Metadata-Version: 2.4
Name: openize-markitdown-python
Version: 25.4.0
Summary: A document converter for Word, PDF, Excel, and PowerPoint to Markdown.
Home-page: https://github.com/openize-com/openize-markitdown-python
Author: Openize
Author-email: packages@openize.com
License: MIT
Project-URL: Bug Tracker, https://github.com/openize-com/openize-markitdown-python/issues
Classifier: Programming Language :: Python :: 3
Classifier: Programming Language :: Python :: 3.7
Classifier: Programming Language :: Python :: 3.8
Classifier: Programming Language :: Python :: 3.9
Classifier: Programming Language :: Python :: 3.10
Classifier: License :: OSI Approved :: MIT License
Classifier: Operating System :: OS Independent
Classifier: Topic :: Text Processing :: Markup :: Markdown
Requires-Python: >=3.7
Description-Content-Type: text/markdown
License-File: LICENSE
Requires-Dist: aspose-words>=23.0.0
Requires-Dist: aspose-cells-python>=23.0.0
Requires-Dist: aspose-slides>=23.0.0
Requires-Dist: openai>=1.0.0
Dynamic: license-file

# Openize.MarkItDown for Python

![Python Version](https://img.shields.io/badge/python-3.12+-blue)
![License](https://img.shields.io/badge/license-MIT-green)
![Status](https://img.shields.io/badge/status-alpha-orange)

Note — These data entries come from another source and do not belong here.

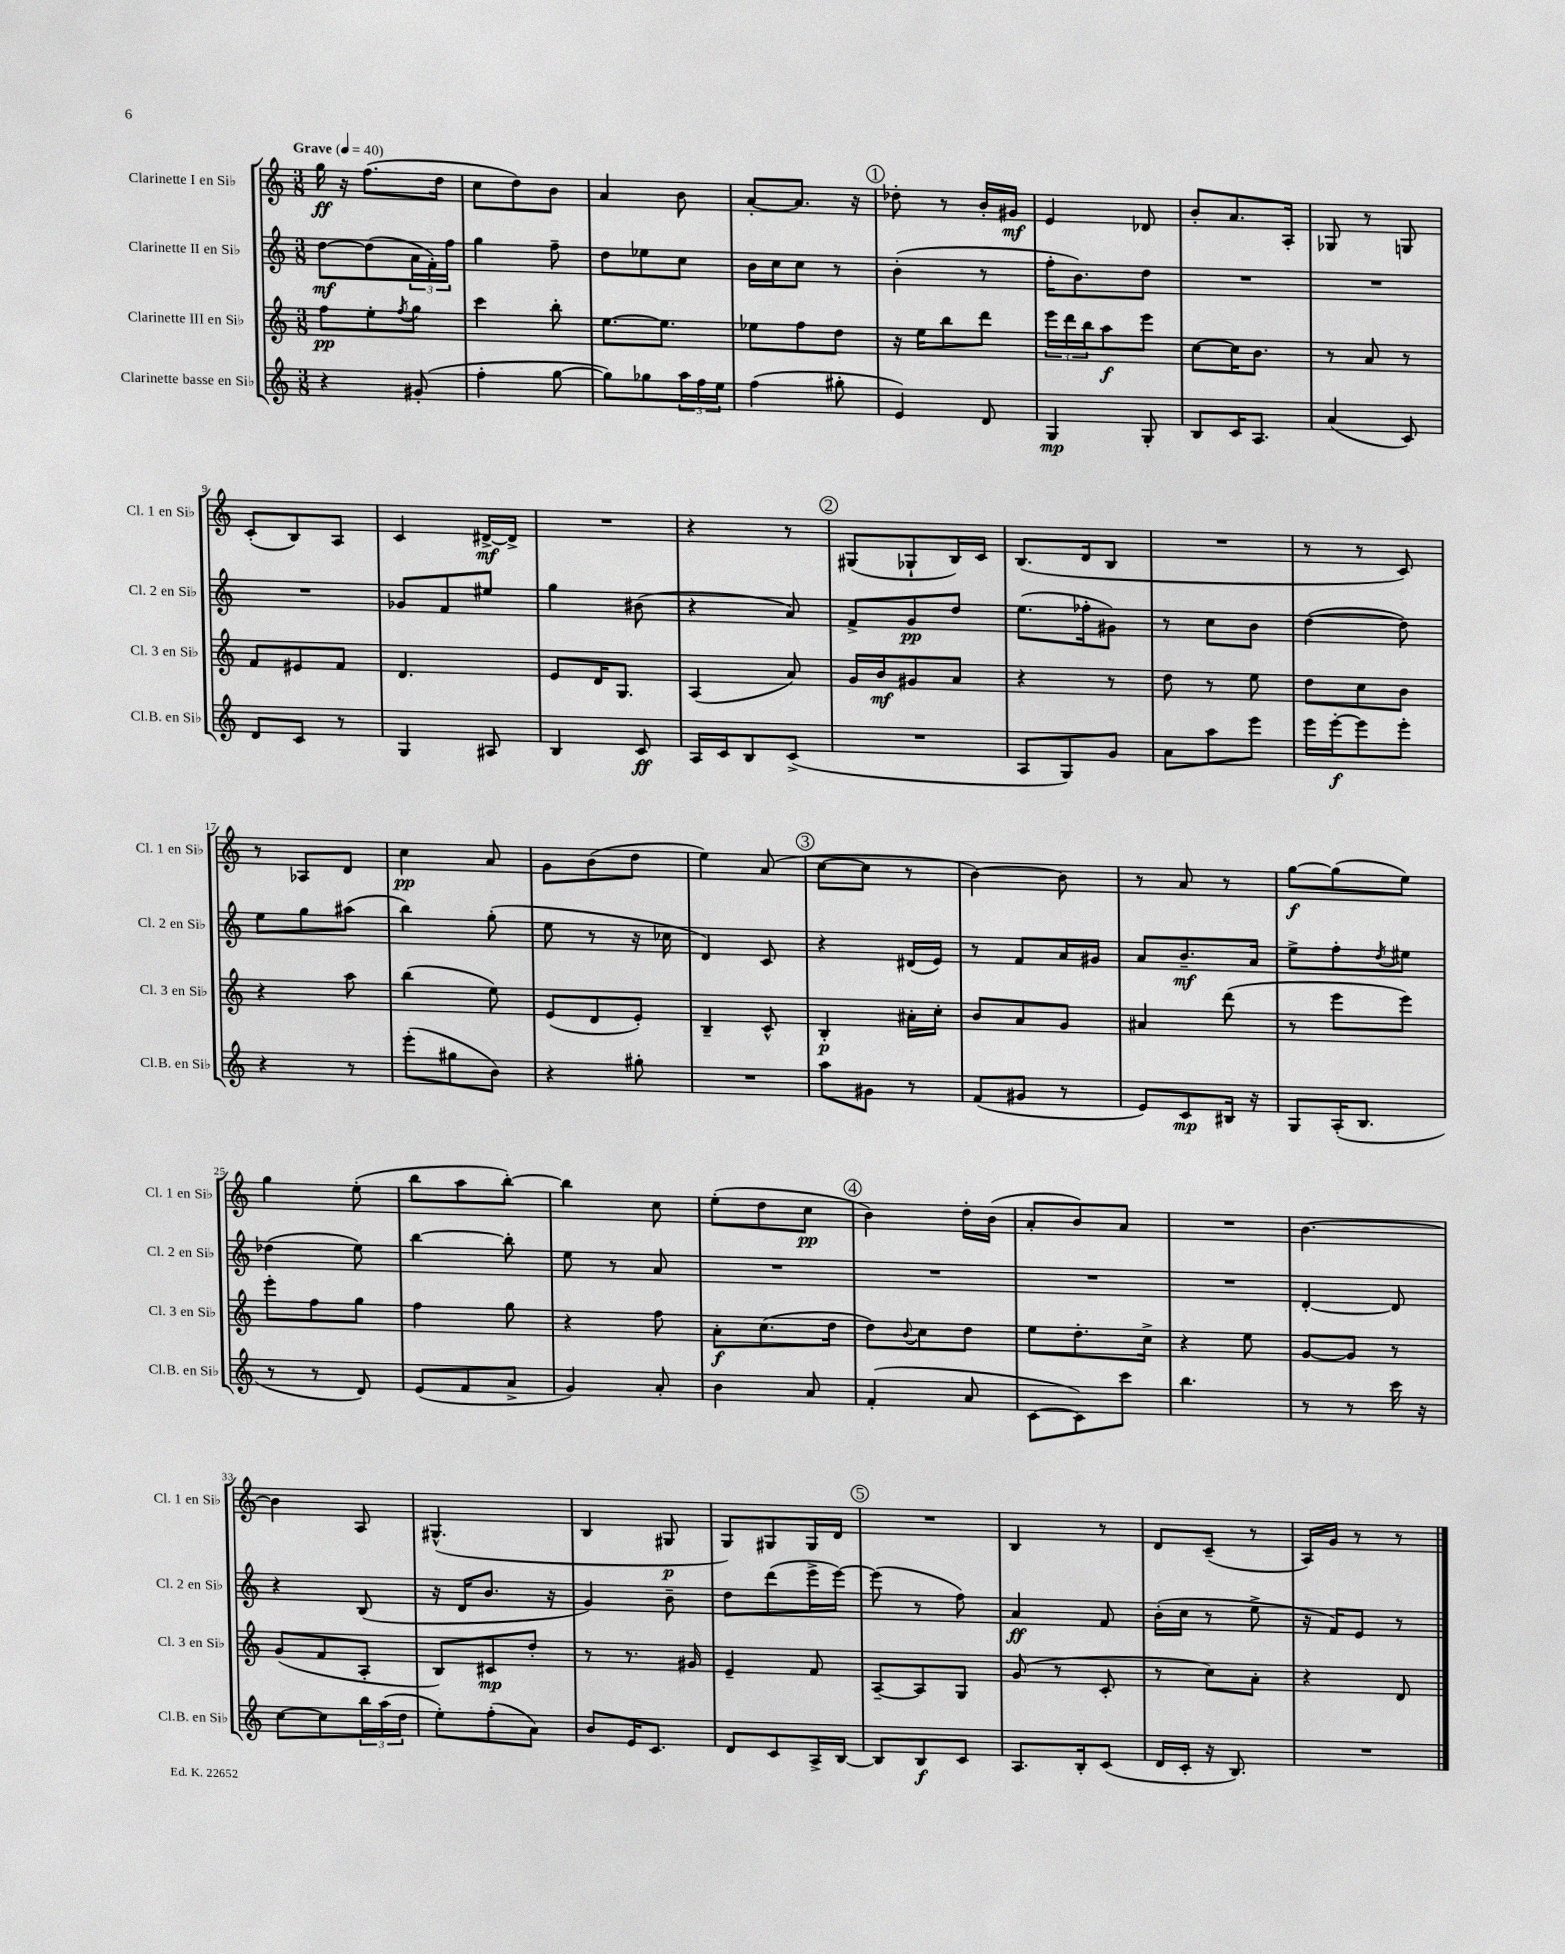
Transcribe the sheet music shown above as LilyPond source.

<<
\new StaffGroup <<
\new Staff = "s0" \with { instrumentName = "Clarinette I en Sib" shortInstrumentName = "Cl. 1 en Sib" } {
    \clef treble \key c \major \numericTimeSignature \time 3/8 \tempo "Grave" 4 = 40
    g''16\ff r16 f''8.( d''16 |
    c''8 d''8) b'8 |
    a'4 b'8 |
    a'8~-. a'8. r16 |
    \mark \markup { \circle "1" } des''8-. r8 b'16-. gis'16\mf |
    e'4 des'8 |
    b'8-. a'8. a16-. |
    ges8 r8 g8 |
    c'8-.( b8) a8 |
    c'4 dis'16~->\mf dis'16-> |
    R4. |
    r4 r8 |
    \mark \markup { \circle "2" } gis8( ges8-! b16) c'16 |
    b8.( d'16 b8 |
    R4. |
    r8 r8 c'8) |
    r8 aes8 d'8 |
    c''4\pp a'8 |
    g'8 b'8( d''8 |
    e''4) a'8( |
    \mark \markup { \circle "3" } c''8~ c''8 r8 |
    b'4~) b'8 |
    r8 a'8 r8 |
    g''8~\f g''8( e''8) |
    g''4 e''8-.( |
    b''8 a''8 b''8~-.) |
    b''4 c''8 |
    e''8-.( d''8 c''8\pp |
    \mark \markup { \circle "4" } b'4) d''16-. b'16( |
    a'8-. b'8) a'8 |
    R4. |
    b'4.~ |
    b'4 a8 |
    gis4.-^( |
    b4 gis8\p |
    g8) gis8 gis16 d'16 |
    \mark \markup { \circle "5" } R4. |
    b4 r8 |
    d'8 c'8--( r8 |
    a16) g'16 r8 r8 \bar "|." |
}
\new Staff = "s1" \with { instrumentName = "Clarinette II en Sib" shortInstrumentName = "Cl. 2 en Sib" } {
    \clef treble \key c \major \numericTimeSignature \time 3/8
    d''8~\mf d''8( \tuplet 3/2 { a'16 f'16-.) f''16 } |
    g''4 f''8-- |
    d''8 ees''8 c''8 |
    b'16 c''16 c''8 r8 |
    \mark \markup { \circle "1" } b'4-.( r8 |
    f''16-. b'8.) d''8 |
    R4. |
    R4. |
    R4. |
    ges'8 f'8 eis''8 |
    g''4 bis'8( |
    r4 a'8) |
    \mark \markup { \circle "2" } f'8-> g'8\pp d''8 |
    e''8.( fes''16-. gis'8) |
    r8 c''8 b'8 |
    d''4~( d''8) |
    e''8 g''8 ais''8( |
    b''4) g''8-.( |
    e''8 r8 r16 ces''16 |
    d'4) c'8 |
    \mark \markup { \circle "3" } r4 dis'16( e'16) |
    r8 f'8 a'16 gis'16 |
    a'8 b'8.--\mf a'16 |
    e''8-> f''8-. \acciaccatura { d''8 } eis''8 |
    des''4( e''8) |
    b''4~ b''8-. |
    e''8 r8 a'8 |
    R4. |
    \mark \markup { \circle "4" } R4. |
    R4. |
    R4. |
    d'4~-. d'8 |
    r4 b8( |
    r16 d'16 b'8. r16 |
    g'4) b'8-- |
    d''8 d'''8( e'''16-> e'''16~) |
    \mark \markup { \circle "5" } e'''8( r8 f''8) |
    a'4\ff f'8 |
    b'16-.( c''16 r8 e''8-> |
    r16 f'16) e'8 r8 \bar "|." |
}
\new Staff = "s2" \with { instrumentName = "Clarinette III en Sib" shortInstrumentName = "Cl. 3 en Sib" } {
    \clef treble \key c \major \numericTimeSignature \time 3/8
    f''8\pp e''8-. \acciaccatura { f''8 } g''8 |
    c'''4 b''8-. |
    e''8.~ e''8. |
    ees''8 f''8 d''8 |
    \mark \markup { \circle "1" } r16 e''16 b''8 d'''8 |
    \tuplet 3/2 { e'''16 d'''16 b''16 } a''8\f e'''8 |
    c''8~ c''16 b'8. |
    r8 a'8 r8 |
    f'8 eis'8 f'8 |
    d'4. |
    e'8 d'16 g8. |
    a4( a'8) |
    \mark \markup { \circle "2" } g'16 b'16\mf gis'8 a'8 |
    r4 r8 |
    d''8 r8 e''8 |
    d''8 c''8 b'8 |
    r4 a''8 |
    b''4( e''8) |
    e'8( d'8 e'8-.) |
    b4-- c'8-^ |
    \mark \markup { \circle "3" } b4-.\p ais'16-. c''16-. |
    b'8 a'8 g'8 |
    ais'4 d'''8( |
    r8 e'''8 e'''8) |
    e'''8-. f''8 g''8 |
    f''4 g''8 |
    r4 f''8 |
    a'8-.\f c''8.( d''16 |
    \mark \markup { \circle "4" } d''8) \appoggiatura { b'8 } c''8 d''8 |
    e''8 d''8.-. c''16-> |
    r4 e''8 |
    g'8~ g'8 r8 |
    g'8( f'8 a8-. |
    b8) cis'8\mp d''8-. |
    r8 r8. gis'16 |
    e'4-- f'8 |
    \mark \markup { \circle "5" } a8~-- a8 g8 |
    g'8( r8 c'8-. |
    r8 c''8) a'8-. |
    r4 d'8 \bar "|." |
}
\new Staff = "s3" \with { instrumentName = "Clarinette basse en Sib" shortInstrumentName = "Cl.B. en Sib" } {
    \clef treble \key c \major \numericTimeSignature \time 3/8
    r4 gis'8-.( |
    f''4-. g''8~ |
    g''8) ges''8 \tuplet 3/2 { a''16 f''16 e''16 } |
    f''4( gis''8-. |
    \mark \markup { \circle "1" } e'4) d'8 |
    g4\mp g8-. |
    b8 c'16 a8. |
    a'4( c'8) |
    d'8 c'8 r8 |
    g4 ais8 |
    b4 c'8\ff |
    a16 c'16 b8 c'8->( |
    \mark \markup { \circle "2" } R4. |
    a8 g8) g'8 |
    a'8 a''8 e'''8 |
    e'''16 e'''16~-.\f e'''8 e'''8-. |
    r4 r8 |
    e'''8-.( gis''8 b'8) |
    r4 gis''8-. |
    R4. |
    \mark \markup { \circle "3" } a''8 gis'8 r8 |
    f'8( gis'8 r8 |
    e'8) c'8\mp bis16 r16 |
    g8 a16-.( b8. |
    r8 r8 d'8) |
    e'8( f'8 a'8-> |
    g'4) a'8-. |
    b'4 a'8 |
    \mark \markup { \circle "4" } f'4-.( a'8 |
    c'8~ c'8) c'''8 |
    b''4. |
    r8 r8 c'''16 r16 |
    c''8~ c''8 \tuplet 3/2 { b''16 a''16( d''16 } |
    e''8-.) f''8-.( a'8) |
    b'8 e'16 c'8. |
    d'8 c'8 a16-> b16~ |
    \mark \markup { \circle "5" } b8 b8\f c'8 |
    a8. b16-. c'8( |
    d'16 c'16-. r16 b8.) |
    R4. \bar "|." |
}
>>
>>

Openize.MarkItDown for Python converts documents into Markdown format. It supports multiple file formats, provides flexible output handling, and integrates with LLMs for extended processing.

## Features

- Convert `.docx`, `.pdf`, `.xlsx`, and `.pptx` to Markdown.
- Save Markdown files locally or send them to an LLM for processing.
- Structured with the **Factory & Strategy Pattern** for scalability.
- Works with Windows and Linux-compatible paths.
- Command-line interface for easy use.

## Requirements

This package depends on the Aspose libraries, which are commercial products:

- [Aspose.Words](https://purchase.aspose.com/buy/words/python)
- [Aspose.Cells](https://purchase.aspose.com/buy/cells/python)
- [Aspose.Slides](https://purchase.aspose.com/buy/slides/python)

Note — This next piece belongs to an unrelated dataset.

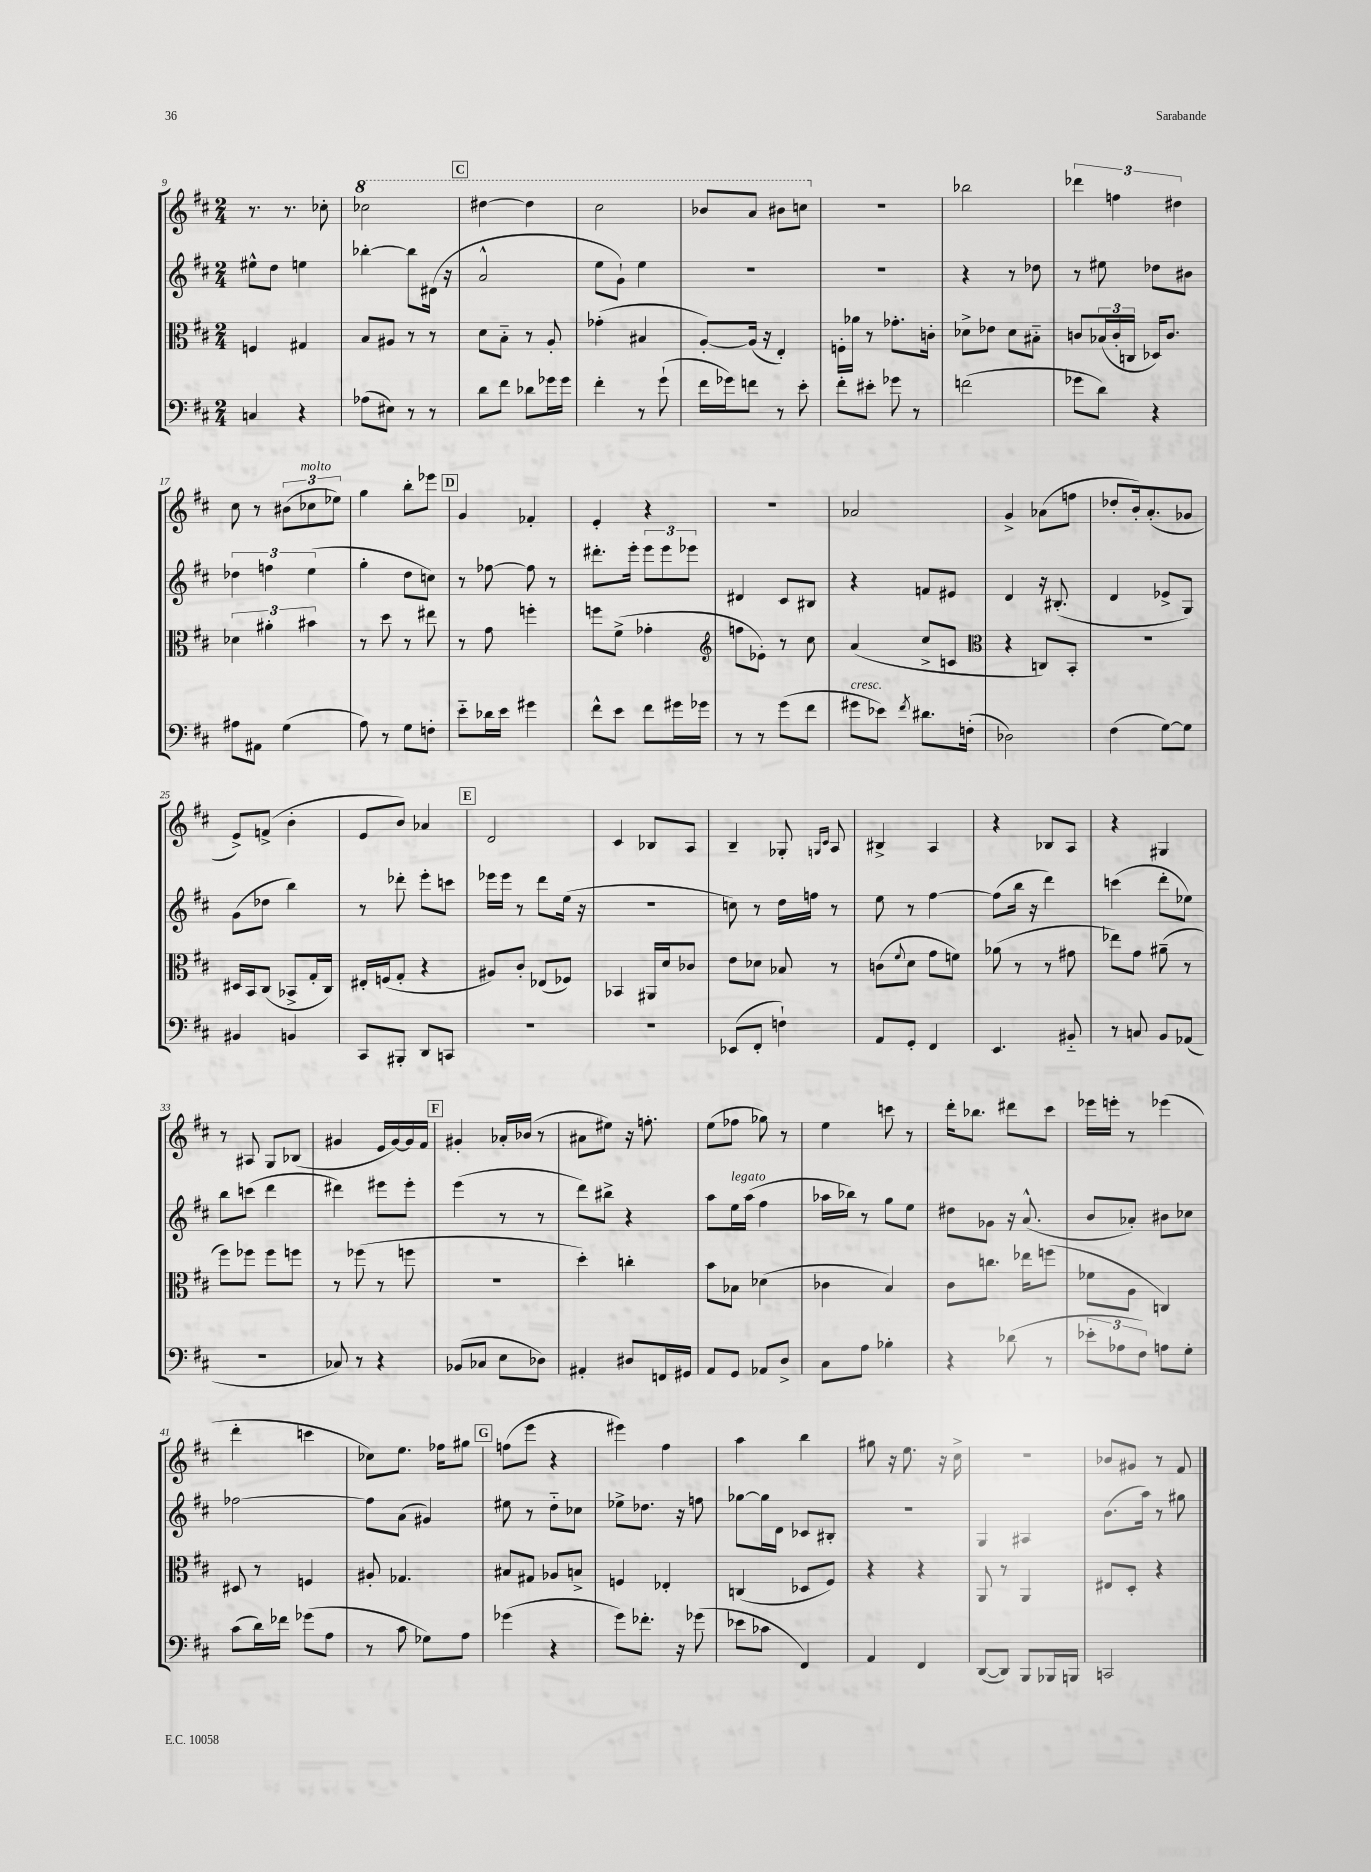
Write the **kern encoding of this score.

You'll need to obtain valid licenses for these libraries separately. The package will install these dependencies, but you're responsible for complying with Aspose's licensing terms.

## Installation

### From TestPyPI

```sh
pip install openize-markitdown-python
```

## Usage

### Command Line Interface

```sh
# Convert a file and save locally
markitdown document.docx -o output_folder

# Process with an LLM (requires OPENAI_API_KEY environment variable)
markitdown document.docx -o output_folder --insert_into_llm
```

### Python API

```python
from openize.markitdown.core import MarkItDown

# Define input file and output directory
input_file = "report.pdf"
output_dir = "output_markdown"

# Create MarkItDown instance
converter = MarkItDown(output_dir)

# Convert document and send output to LLM
converter.convert_document(input_file, insert_into_llm=True)

print("Conversion completed and data sent to LLM.")

```

## Environment Variables

- `ASPOSE_LICENSE_PATH`: Required when using the Aspose Paid APIs. This should be set to the full path of your Aspose license file.
- `OPENAI_API_KEY`: Required when using the `insert_into_llm=True` option or the `--llm` flag.
- `OPENAI_MODEL`: Specifies the OpenAI model name (default: `gpt-4`).

To set these variables:

For Unix-based systems:

```bash
export ASPOSE_LICENSE_PATH="/path/to/license"
export OPENAI_API_KEY="your-api-key"
export OPENAI_MODEL="gpt-4"
```

For Windows (PowerShell):

```powershell
$env:ASPOSE_LICENSE_PATH = "C:\path\to\license"
$env:OPENAI_API_KEY = "your-api-key"
$env:OPENAI_MODEL = "gpt-4"
```

## License

This package is licensed under the MIT License. However, it depends on Aspose libraries, which are proprietary, closed-source libraries.

⚠️ Users must obtain a valid license for Aspose libraries separately. This repository does not include or distribute any proprietary components.